BUCHAREST (Reuters) – Romania’s first-quarter trade deficit grew by 9.4 percent on the year to 4.8 billion euros, showing signs of slower deterioration thanks to stronger exports, data showed yesterday.
The National Statistics Board (INS) said CIF (cost/insurance/ freight) imports rose 12.3 percent year-on-year to 12.8 billion euros, compared with 13.1 percent growth in January-February, while exports were up 13.5 percent versus 19.4 percent in the first two months of the year.
“The first-quarter figures look good,” said Ionut Dumitru, head of research at Raiffeisen Bank in Bucharest.
“There are very high chances to see the current account gap remaining at around 14 percent of the gross domestic product this year if the leu stays around current levels.”

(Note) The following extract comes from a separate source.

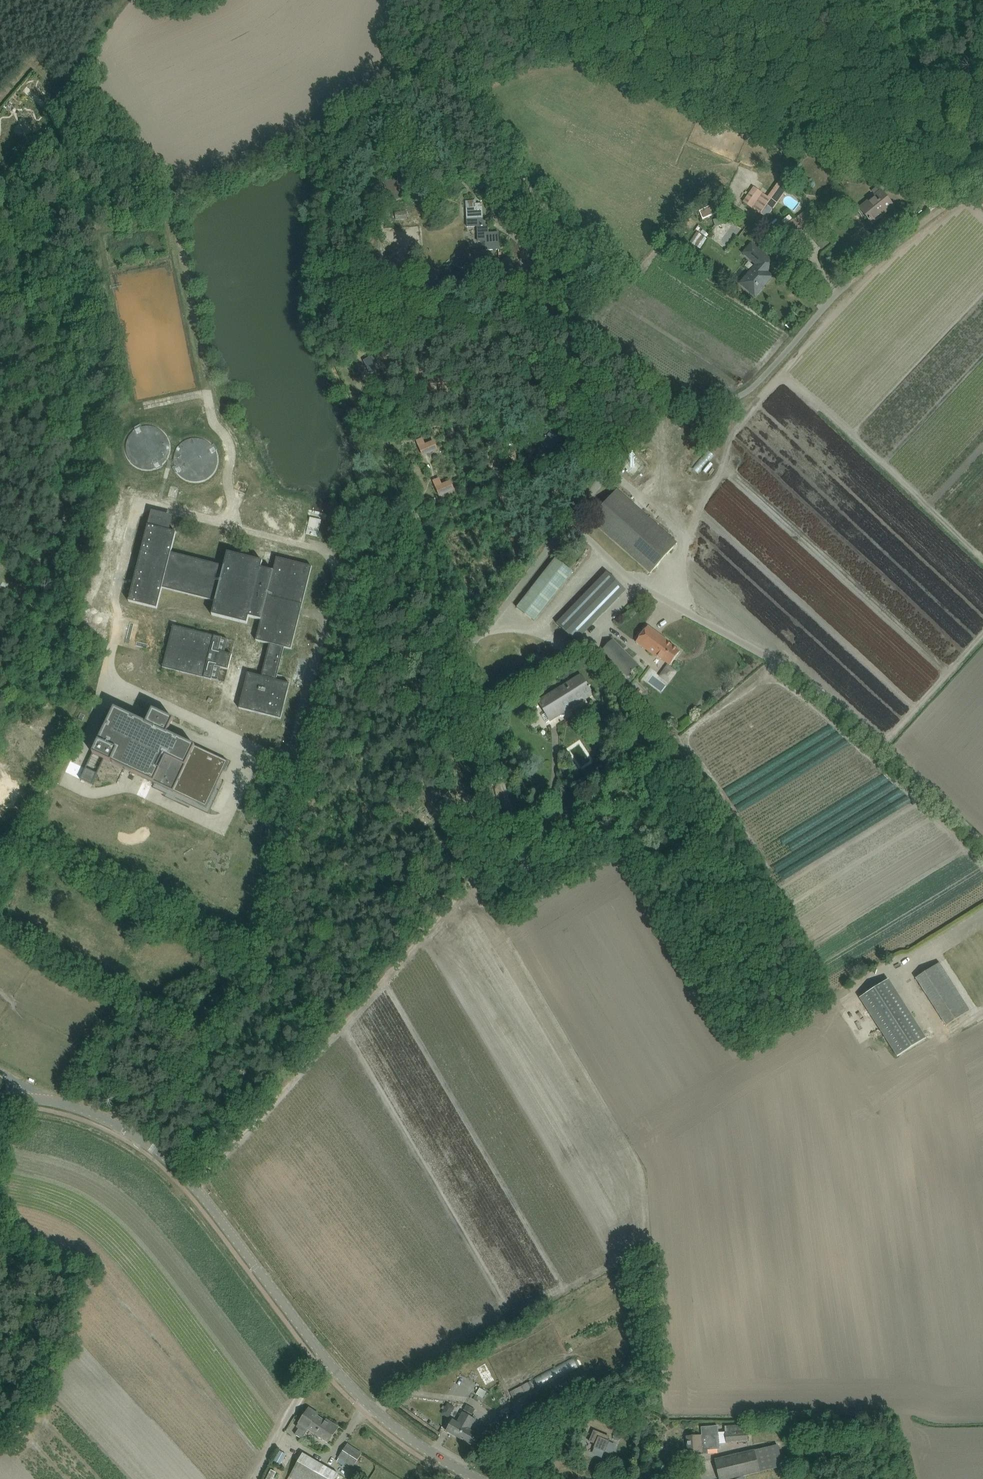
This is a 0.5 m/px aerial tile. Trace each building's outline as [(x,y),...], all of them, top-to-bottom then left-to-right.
[(386,192),(379,195),(382,204),(406,197),(400,177),(383,182),(386,192)] [(749,183),(739,197),(742,199),(744,200),(743,202),(766,219),(788,189),(779,182),(778,182),(768,196),(753,187),(749,183)] [(798,210),(806,201),(793,190),(785,199),(798,210)] [(861,211),(866,216),(872,224),(887,212),(885,209),(892,204),(881,190),(873,196),(875,200),(861,211)] [(466,201),(467,227),(478,226),(478,232),(478,242),(485,241),(486,251),(499,250),(499,233),(488,233),(488,221),(483,221),(482,204),(476,204),(476,200),(466,201)] [(710,205),(698,211),(702,220),(714,214),(710,205)] [(806,210),(784,226),(792,236),(814,220),(806,210)] [(721,217),(712,220),(715,227),(724,224),(721,217)] [(755,296),(762,288),(771,277),(770,275),(766,272),(774,263),(766,257),(767,255),(751,242),(741,253),(754,265),(746,275),(747,276),(741,284),(755,296)] [(773,249),(791,264),(797,257),(779,242),(773,249)] [(501,259),(501,253),(499,253),(500,274),(514,273),(514,258),(501,259)] [(371,357),(364,361),(367,366),(373,376),(379,372),(374,363),(379,361),(374,353),(370,355),(371,357)] [(453,428),(445,431),(449,440),(456,437),(453,428)] [(550,431),(541,443),(552,452),(561,439),(550,431)] [(423,457),(438,450),(434,440),(425,444),(423,438),(416,441),(423,457)] [(529,444),(524,450),(533,456),(537,450),(529,444)] [(433,481),(439,497),(455,490),(450,480),(442,484),(439,478),(433,481)] [(245,495),(248,489),(239,485),(236,492),(245,495)] [(650,574),(677,544),(617,490),(590,520),(650,574)] [(148,525),(145,535),(129,601),(157,609),(162,588),(215,602),(212,615),(247,624),(249,617),(261,620),(256,641),(270,644),(261,676),(248,673),(239,708),(281,719),(290,684),(276,680),(284,648),(291,649),(312,567),(277,558),(273,571),(261,568),(263,561),(227,553),(224,566),(171,553),(176,532),(169,531),(173,516),(152,510),(148,525)] [(310,517),(308,524),(305,534),(317,537),(322,520),(310,517)] [(534,621),(573,572),(555,558),(517,608),(534,621)] [(576,642),(619,598),(626,591),(608,573),(557,624),(576,642)] [(165,658),(163,668),(211,680),(217,681),(221,668),(228,670),(232,655),(224,653),(228,639),(222,638),(173,626),(170,639),(165,658)] [(648,626),(642,634),(636,642),(652,654),(653,653),(670,666),(680,652),(667,642),(667,641),(648,626)] [(618,653),(612,659),(621,668),(628,662),(618,653)] [(667,664),(658,676),(669,684),(677,672),(667,664)] [(546,723),(592,695),(593,694),(581,676),(539,702),(546,713),(542,716),(546,723)] [(115,708),(93,754),(206,807),(227,762),(226,761),(194,746),(168,733),(174,720),(153,710),(147,724),(115,708)] [(86,768),(81,779),(91,784),(97,773),(86,768)] [(102,790),(107,781),(97,774),(92,784),(102,790)] [(448,795),(434,806),(439,811),(453,801),(448,795)] [(243,834),(250,820),(238,814),(232,829),(243,834)] [(221,850),(225,838),(216,835),(212,847),(221,850)] [(528,860),(514,870),(519,877),(533,866),(528,860)] [(939,963),(916,978),(947,1025),(970,1010),(939,963)] [(860,998),(870,1014),(897,1057),(926,1038),(888,979),(860,998)] [(532,1391),(528,1383),(510,1392),(514,1400),(532,1391)] [(480,1388),(476,1394),(478,1396),(483,1398),(487,1392),(480,1388)] [(449,1407),(452,1416),(461,1413),(458,1404),(449,1407)] [(466,1405),(464,1410),(472,1415),(475,1409),(467,1405),(466,1405)] [(309,1408),(303,1416),(298,1426),(300,1427),(295,1435),(302,1439),(308,1429),(328,1442),(338,1427),(330,1422),(328,1424),(317,1416),(318,1414),(309,1408)] [(458,1422),(453,1419),(446,1431),(471,1445),(478,1433),(470,1429),(476,1418),(464,1411),(458,1422)] [(500,1425),(488,1419),(481,1432),(492,1438),(500,1425)] [(747,1425),(725,1426),(725,1432),(726,1443),(748,1442),(747,1425)] [(698,1436),(688,1437),(689,1453),(698,1452),(698,1454),(708,1453),(708,1449),(720,1448),(719,1446),(718,1432),(718,1426),(701,1427),(702,1436),(698,1436)] [(594,1430),(589,1442),(595,1444),(594,1448),(605,1452),(609,1441),(608,1440),(609,1437),(594,1430)] [(347,1444),(342,1453),(339,1457),(353,1467),(362,1454),(347,1444)] [(715,1460),(720,1478),(731,1478),(743,1476),(760,1472),(776,1468),(783,1466),(778,1445),(771,1446),(755,1450),(725,1457),(715,1460)] [(280,1451),(274,1461),(280,1465),(286,1454),(280,1451)] [(312,1458),(303,1453),(289,1478),(335,1478),(338,1473),(312,1458)] [(273,1478),(282,1478),(285,1473),(278,1470),(273,1478)]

Romania’s current account deficit, fueled by a widening trade gap, has become an economic headache in recent years, sparking talk of risks to the country’s economic stability in the wake of global financial woes.
But export growth appears to have picked up in recent months while imports slowed down on the back of a weaker leu which hit three-year lows against the euro in January.
The trade deficit grew by 47 percent in the first quarter of last year compared with 2006, and stood at 21.5 billion euros in all of 2007.
Central bank Governor Mugur Isarescu said last month the bank needed more time to assess whether the recent pickup in exports was sustainable.